Data records:
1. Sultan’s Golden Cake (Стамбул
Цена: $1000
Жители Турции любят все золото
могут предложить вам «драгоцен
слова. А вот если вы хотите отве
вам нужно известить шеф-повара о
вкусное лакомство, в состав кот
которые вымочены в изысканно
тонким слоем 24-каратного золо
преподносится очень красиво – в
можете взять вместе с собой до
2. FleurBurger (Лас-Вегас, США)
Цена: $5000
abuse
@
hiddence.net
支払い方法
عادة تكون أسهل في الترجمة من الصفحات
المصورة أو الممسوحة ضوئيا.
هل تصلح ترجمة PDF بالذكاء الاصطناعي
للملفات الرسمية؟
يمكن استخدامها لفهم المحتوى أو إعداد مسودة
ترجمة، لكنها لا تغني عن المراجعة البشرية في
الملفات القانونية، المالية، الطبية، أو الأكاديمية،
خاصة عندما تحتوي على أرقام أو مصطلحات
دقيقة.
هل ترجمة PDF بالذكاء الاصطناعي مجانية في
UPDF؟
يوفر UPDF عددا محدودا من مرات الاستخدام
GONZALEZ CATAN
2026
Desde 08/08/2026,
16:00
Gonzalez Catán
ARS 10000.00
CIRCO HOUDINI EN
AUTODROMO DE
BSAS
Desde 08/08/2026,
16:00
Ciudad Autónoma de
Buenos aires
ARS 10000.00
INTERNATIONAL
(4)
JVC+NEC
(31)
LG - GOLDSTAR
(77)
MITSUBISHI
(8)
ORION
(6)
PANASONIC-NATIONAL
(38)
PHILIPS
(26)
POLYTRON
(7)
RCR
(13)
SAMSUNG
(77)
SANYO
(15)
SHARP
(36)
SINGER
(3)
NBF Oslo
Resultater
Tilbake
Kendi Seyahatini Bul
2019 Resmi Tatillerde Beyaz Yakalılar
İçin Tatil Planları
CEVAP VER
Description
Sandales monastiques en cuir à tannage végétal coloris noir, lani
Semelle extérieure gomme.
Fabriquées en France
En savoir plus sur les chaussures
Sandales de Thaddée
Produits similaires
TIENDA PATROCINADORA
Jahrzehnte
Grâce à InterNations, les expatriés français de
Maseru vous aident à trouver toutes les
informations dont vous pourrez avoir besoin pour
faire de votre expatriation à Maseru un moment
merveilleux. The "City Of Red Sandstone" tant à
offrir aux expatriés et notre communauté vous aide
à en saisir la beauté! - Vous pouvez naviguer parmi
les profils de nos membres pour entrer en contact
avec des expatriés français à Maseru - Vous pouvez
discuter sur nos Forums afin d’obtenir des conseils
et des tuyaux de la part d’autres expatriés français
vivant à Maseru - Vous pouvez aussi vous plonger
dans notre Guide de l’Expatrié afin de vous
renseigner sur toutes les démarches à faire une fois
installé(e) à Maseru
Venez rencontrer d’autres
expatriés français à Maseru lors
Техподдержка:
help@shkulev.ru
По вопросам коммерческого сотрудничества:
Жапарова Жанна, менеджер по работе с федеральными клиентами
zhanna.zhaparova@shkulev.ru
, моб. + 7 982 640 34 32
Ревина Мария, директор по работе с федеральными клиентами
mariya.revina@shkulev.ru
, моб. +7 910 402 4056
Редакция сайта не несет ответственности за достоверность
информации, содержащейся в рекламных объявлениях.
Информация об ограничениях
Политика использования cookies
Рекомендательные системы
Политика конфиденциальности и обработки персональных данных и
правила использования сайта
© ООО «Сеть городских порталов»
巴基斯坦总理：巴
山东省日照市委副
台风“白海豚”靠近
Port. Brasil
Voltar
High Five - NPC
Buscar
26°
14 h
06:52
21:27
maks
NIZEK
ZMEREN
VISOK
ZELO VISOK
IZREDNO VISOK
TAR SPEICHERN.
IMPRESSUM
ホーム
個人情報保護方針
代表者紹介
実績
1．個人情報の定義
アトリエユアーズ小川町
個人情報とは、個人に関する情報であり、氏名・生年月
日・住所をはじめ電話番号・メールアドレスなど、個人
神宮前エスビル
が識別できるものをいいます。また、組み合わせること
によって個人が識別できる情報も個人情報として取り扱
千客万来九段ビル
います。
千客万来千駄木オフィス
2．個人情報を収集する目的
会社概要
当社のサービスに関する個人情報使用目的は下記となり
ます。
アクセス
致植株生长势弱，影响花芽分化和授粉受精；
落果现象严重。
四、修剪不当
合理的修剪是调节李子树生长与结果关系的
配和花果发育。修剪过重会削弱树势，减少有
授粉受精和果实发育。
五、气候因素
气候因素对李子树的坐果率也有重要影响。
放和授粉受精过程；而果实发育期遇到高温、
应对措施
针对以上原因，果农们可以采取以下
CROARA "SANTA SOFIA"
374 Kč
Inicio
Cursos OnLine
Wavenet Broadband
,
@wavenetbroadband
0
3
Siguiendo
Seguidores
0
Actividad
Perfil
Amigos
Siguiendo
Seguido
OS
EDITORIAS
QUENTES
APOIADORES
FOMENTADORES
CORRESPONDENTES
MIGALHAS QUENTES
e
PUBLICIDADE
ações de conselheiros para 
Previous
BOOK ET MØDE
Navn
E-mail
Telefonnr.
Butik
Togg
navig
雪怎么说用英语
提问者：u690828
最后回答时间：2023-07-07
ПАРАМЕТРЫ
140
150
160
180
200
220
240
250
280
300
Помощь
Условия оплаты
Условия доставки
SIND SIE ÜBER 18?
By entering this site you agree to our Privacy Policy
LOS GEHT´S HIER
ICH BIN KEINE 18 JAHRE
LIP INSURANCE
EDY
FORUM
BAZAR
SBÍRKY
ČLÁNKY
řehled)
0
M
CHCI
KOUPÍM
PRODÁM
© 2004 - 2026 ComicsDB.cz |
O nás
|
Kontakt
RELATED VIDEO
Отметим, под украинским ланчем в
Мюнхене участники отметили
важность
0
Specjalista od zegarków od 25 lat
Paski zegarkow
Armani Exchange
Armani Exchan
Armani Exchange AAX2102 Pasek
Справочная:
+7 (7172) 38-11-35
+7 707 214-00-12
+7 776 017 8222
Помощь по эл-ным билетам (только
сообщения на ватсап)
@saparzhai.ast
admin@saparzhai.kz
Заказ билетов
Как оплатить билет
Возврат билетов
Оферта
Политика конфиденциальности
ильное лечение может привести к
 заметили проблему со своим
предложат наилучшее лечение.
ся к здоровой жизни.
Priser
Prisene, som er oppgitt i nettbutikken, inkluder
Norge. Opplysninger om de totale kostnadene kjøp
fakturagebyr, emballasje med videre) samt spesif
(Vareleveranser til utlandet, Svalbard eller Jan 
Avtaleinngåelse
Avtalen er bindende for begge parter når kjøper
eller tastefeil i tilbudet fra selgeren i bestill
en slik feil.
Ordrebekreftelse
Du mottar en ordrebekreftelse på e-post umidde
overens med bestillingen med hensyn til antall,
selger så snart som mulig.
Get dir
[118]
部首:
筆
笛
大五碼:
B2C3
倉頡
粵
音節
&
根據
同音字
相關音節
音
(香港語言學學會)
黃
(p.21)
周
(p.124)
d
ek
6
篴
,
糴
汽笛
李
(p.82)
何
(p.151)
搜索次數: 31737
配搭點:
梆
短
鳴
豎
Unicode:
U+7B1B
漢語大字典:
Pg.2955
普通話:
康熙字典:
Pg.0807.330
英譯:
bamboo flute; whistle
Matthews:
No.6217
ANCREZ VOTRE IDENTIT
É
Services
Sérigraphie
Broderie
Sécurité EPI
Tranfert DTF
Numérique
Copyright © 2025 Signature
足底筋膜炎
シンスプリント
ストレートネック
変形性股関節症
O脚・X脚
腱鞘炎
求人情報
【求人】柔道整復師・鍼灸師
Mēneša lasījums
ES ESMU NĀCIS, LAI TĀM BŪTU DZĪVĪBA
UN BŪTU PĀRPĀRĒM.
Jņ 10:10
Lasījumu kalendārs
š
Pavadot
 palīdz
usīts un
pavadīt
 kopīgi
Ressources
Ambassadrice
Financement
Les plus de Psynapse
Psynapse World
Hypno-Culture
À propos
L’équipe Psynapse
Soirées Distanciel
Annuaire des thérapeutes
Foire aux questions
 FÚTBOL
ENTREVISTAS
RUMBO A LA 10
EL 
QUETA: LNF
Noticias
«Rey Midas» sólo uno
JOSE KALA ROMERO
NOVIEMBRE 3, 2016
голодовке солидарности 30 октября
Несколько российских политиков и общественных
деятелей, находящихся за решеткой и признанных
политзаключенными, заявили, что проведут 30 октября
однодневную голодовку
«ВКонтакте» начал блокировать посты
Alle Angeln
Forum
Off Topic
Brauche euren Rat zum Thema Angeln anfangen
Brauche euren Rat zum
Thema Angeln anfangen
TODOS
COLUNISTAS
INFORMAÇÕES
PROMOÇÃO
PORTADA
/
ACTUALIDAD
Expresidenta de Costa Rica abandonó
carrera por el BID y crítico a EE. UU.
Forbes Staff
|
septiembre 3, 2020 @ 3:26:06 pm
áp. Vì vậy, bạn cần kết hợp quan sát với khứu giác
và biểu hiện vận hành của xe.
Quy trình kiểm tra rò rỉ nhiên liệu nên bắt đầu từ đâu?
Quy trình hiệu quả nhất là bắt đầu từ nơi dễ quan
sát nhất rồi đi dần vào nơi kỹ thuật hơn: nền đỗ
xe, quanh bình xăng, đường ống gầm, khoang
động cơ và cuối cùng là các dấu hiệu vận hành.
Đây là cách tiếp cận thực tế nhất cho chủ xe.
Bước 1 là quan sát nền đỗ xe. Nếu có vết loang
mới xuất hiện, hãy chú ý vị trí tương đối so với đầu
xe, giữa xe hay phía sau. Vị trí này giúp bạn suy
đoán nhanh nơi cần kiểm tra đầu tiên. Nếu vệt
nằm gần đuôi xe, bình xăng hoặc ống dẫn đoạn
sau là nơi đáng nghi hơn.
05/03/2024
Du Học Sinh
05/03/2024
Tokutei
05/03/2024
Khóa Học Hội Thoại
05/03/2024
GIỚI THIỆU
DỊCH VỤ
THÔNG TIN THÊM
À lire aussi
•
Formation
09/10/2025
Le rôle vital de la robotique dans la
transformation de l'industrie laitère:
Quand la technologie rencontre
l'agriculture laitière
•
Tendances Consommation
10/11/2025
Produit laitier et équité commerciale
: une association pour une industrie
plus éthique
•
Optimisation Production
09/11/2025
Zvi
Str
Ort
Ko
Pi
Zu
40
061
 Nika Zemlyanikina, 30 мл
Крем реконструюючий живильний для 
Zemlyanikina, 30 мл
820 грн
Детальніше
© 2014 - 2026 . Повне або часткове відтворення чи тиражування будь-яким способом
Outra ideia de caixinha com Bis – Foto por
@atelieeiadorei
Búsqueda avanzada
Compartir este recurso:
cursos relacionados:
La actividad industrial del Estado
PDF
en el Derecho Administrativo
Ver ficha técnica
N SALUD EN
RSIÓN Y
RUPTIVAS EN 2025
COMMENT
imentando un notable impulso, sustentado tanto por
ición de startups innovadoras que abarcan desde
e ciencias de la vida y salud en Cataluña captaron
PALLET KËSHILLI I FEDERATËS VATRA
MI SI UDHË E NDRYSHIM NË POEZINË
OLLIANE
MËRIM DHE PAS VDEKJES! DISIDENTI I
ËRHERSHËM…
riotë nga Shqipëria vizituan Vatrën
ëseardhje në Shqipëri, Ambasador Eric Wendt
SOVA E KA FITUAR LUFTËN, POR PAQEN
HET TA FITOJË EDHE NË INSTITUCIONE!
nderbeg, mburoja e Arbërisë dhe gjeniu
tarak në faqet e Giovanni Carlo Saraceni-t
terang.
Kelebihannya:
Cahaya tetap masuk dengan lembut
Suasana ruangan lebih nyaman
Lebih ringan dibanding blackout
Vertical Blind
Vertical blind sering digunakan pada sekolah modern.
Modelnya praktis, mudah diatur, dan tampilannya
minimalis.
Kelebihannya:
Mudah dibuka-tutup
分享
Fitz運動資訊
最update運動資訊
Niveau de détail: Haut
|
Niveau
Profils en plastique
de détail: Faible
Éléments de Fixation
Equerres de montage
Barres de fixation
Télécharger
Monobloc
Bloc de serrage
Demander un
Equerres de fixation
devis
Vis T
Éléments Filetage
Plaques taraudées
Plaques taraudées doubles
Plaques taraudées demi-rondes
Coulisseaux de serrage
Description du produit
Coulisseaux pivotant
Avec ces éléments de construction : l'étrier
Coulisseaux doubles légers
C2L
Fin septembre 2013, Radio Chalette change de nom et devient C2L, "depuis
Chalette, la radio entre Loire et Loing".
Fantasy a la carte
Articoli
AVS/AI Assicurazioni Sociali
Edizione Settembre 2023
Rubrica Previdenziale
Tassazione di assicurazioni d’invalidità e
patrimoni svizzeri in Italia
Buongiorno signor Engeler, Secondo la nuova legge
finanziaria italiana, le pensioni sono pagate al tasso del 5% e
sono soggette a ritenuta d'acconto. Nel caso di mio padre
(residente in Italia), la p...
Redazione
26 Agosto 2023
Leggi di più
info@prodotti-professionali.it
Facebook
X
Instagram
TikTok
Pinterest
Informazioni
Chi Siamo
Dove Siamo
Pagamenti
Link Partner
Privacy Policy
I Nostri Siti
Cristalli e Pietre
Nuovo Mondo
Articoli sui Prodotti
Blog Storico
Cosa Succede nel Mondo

Prompt: What is needed is an exact copy of the entries above, from the first line through the line holding "للملفات الرسمية؟", with both of those lines kept; please give nothing else.

Finished exercise:
1. Sultan’s Golden Cake (Стамбул
Цена: $1000
Жители Турции любят все золото
могут предложить вам «драгоцен
слова. А вот если вы хотите отве
вам нужно известить шеф-повара о
вкусное лакомство, в состав кот
которые вымочены в изысканно
тонким слоем 24-каратного золо
преподносится очень красиво – в
можете взять вместе с собой до
2. FleurBurger (Лас-Вегас, США)
Цена: $5000
abuse
@
hiddence.net
支払い方法
عادة تكون أسهل في الترجمة من الصفحات
المصورة أو الممسوحة ضوئيا.
هل تصلح ترجمة PDF بالذكاء الاصطناعي
للملفات الرسمية؟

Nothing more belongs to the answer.